Dataset entries:
::::::

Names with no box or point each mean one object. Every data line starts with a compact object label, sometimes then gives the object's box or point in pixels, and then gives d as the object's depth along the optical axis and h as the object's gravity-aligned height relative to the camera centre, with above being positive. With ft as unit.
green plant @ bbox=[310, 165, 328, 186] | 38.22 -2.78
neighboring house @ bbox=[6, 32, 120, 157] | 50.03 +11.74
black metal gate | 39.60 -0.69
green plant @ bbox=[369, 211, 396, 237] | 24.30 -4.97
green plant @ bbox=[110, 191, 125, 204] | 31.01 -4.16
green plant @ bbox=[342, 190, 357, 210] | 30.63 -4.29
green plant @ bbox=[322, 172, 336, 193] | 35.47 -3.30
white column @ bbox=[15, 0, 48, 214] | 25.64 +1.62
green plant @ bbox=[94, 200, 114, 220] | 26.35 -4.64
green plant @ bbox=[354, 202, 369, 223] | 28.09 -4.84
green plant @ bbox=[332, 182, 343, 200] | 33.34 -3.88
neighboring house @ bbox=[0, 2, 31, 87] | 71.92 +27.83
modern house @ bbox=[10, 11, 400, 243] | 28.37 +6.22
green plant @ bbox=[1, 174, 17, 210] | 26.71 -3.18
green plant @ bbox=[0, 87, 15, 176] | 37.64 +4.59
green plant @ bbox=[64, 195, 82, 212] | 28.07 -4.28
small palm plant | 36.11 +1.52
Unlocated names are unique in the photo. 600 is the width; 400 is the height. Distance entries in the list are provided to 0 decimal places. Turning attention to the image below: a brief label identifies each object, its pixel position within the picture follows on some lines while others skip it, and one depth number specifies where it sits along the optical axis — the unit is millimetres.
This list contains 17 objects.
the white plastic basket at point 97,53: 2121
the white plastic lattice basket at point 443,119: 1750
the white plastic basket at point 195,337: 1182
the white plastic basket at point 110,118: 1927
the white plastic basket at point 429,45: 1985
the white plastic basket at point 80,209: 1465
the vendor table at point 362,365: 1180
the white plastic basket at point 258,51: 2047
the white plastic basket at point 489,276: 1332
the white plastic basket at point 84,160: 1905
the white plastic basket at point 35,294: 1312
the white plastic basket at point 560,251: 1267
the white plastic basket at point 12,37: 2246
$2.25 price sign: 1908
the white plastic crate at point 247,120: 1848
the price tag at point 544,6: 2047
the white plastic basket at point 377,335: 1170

::::::

Output only the lines from the one that contains "the white plastic basket at point 97,53: 2121" through the last line of the data above, each restated exactly.

◆ REPLY TO THE EXERCISE
the white plastic basket at point 97,53: 2121
the white plastic lattice basket at point 443,119: 1750
the white plastic basket at point 195,337: 1182
the white plastic basket at point 110,118: 1927
the white plastic basket at point 429,45: 1985
the white plastic basket at point 80,209: 1465
the vendor table at point 362,365: 1180
the white plastic basket at point 258,51: 2047
the white plastic basket at point 489,276: 1332
the white plastic basket at point 84,160: 1905
the white plastic basket at point 35,294: 1312
the white plastic basket at point 560,251: 1267
the white plastic basket at point 12,37: 2246
$2.25 price sign: 1908
the white plastic crate at point 247,120: 1848
the price tag at point 544,6: 2047
the white plastic basket at point 377,335: 1170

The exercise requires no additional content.